Le 14 octobre, j’ai fait mes adieux à ma maison dans la ville de Gaza. Mes parents, mes frères et sœurs et moi-même avons fui vers Khan Younis, pensant que nous y serions en sécurité. J’ai laissé derrière moi mon ordinateur portable, mes projets, mes livres et tout ce qui concerne mes études.
À Khan Younis, je rêvais de retourner à l’université. J’ai fini par le faire, mais pas pour étudier. Début décembre, l’armée israélienne a bombardé une mosquée située juste en face de l’immeuble où nous habitions. Nous avons pris peur et nous nous sommes réfugiés dans l’université Al-Aqsa toute proche, sans rien emporter ou presque. Cette nuit-là, l’immeuble où nous logions a été attaqué et détruit. Nous avons dû fouiller les décombres et extraire tout ce que nous pouvions trouver.
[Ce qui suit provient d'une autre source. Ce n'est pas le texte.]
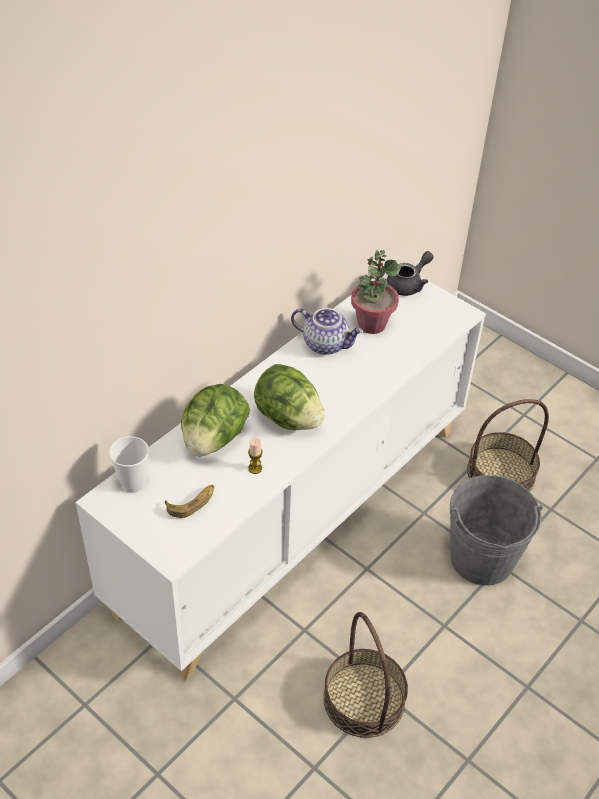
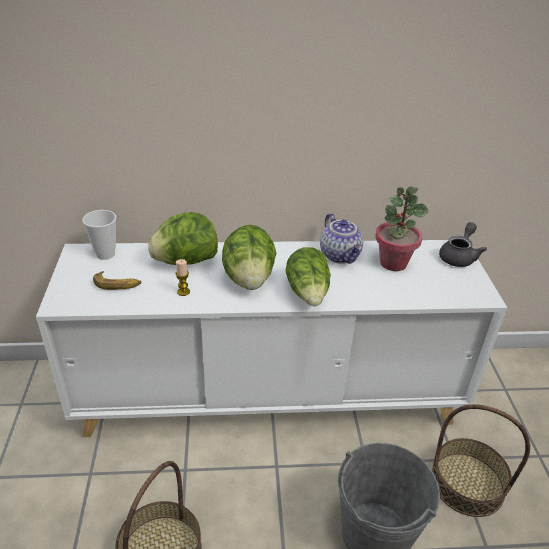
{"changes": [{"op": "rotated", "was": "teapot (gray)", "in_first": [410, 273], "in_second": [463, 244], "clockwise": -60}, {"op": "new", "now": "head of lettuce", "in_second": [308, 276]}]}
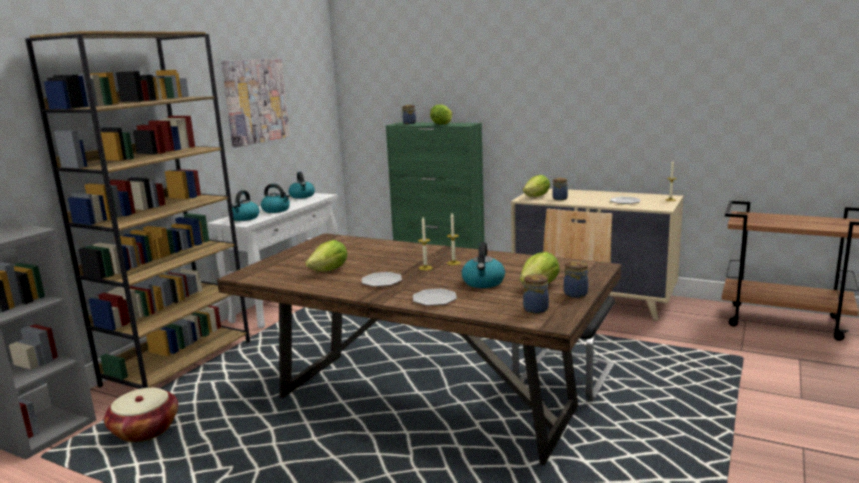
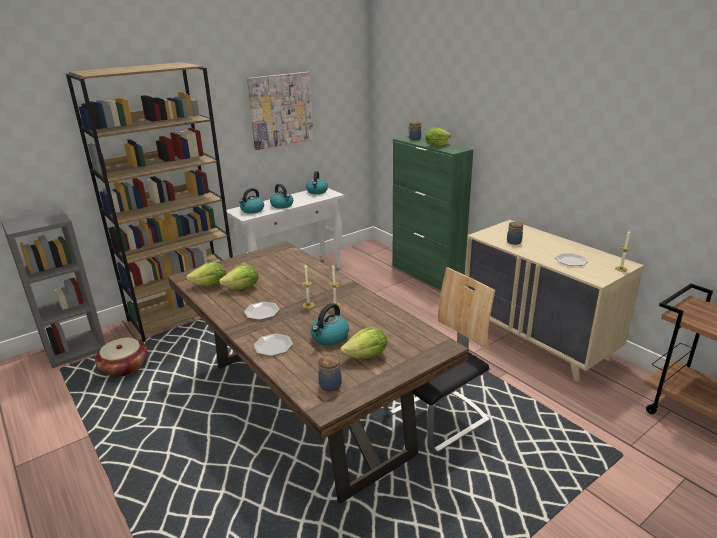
{"changes": [{"op": "shifted", "was": "head of lettuce", "in_first": [536, 186], "in_second": [206, 274]}, {"op": "gone", "was": "storage jar", "in_first": [576, 279]}]}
Nous sommes restés un mois et demi de plus à Khan Younis. J’avais peur de me connecter à internet, et encore plus de prendre des nouvelles de mes camarades de classe et de mes amis. Le simple fait de consulter mon WhatsApp était un cauchemar terrifiant. J’avais peur d’apprendre la mort de personnes que je connaissais. En décembre, j’ai appris qu’une autre camarade de classe, Fatima, avait été tuée par l’armée israélienne avec son père et ses frères et sœurs.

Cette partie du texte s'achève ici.